Activity. A single number is required: how many lines in the records below contain "Marketplace".

┌──

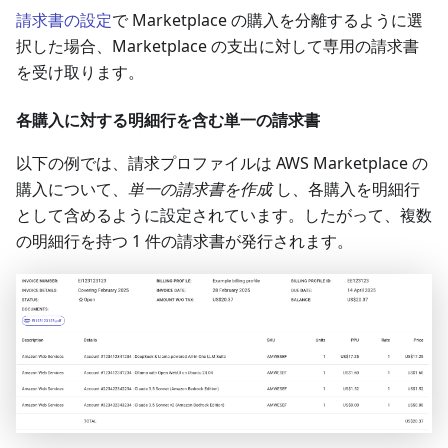
請求書の設定
で Marketplace の購入を分離するように選
択した場合、Marketplace の支出に対して専用の請求書
を受け取ります。
各購入に対する明細行を含む単一の請求書
以下の例では、請求プロファイルは AWS Marketplace の
購入について、
単一の請求書を作成
し、各購入を明細行
として含めるように設定されています。したがって、複数
の明細行を持つ 1 件の請求書が発行されます。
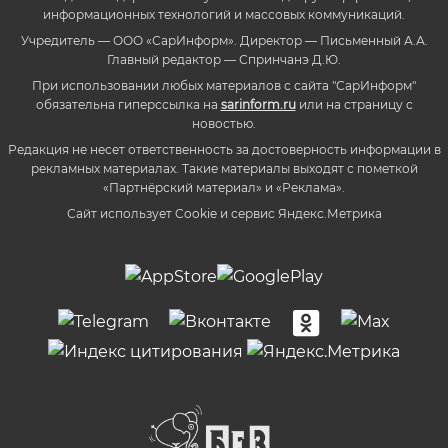
информационных технологий и массовых коммуникаций.
Учредитель — ООО «СарИнформ». Директор — Письменный А.А.
Главный редактор — Спринчанэ Д.Ю.
При использовании любых материалов с сайта "СарИнформ"
обязательна гиперссылка на
sarinform.ru
или на страницу с
новостью.
Редакция не несет ответственность за достоверность информации в
рекламных материалах. Такие материалы выходят с пометкой
«Партнёрский материал» и «Реклама».
Сайт использует Cookie и сервиc Яндекс.Метрика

└──

Completed exercise. 3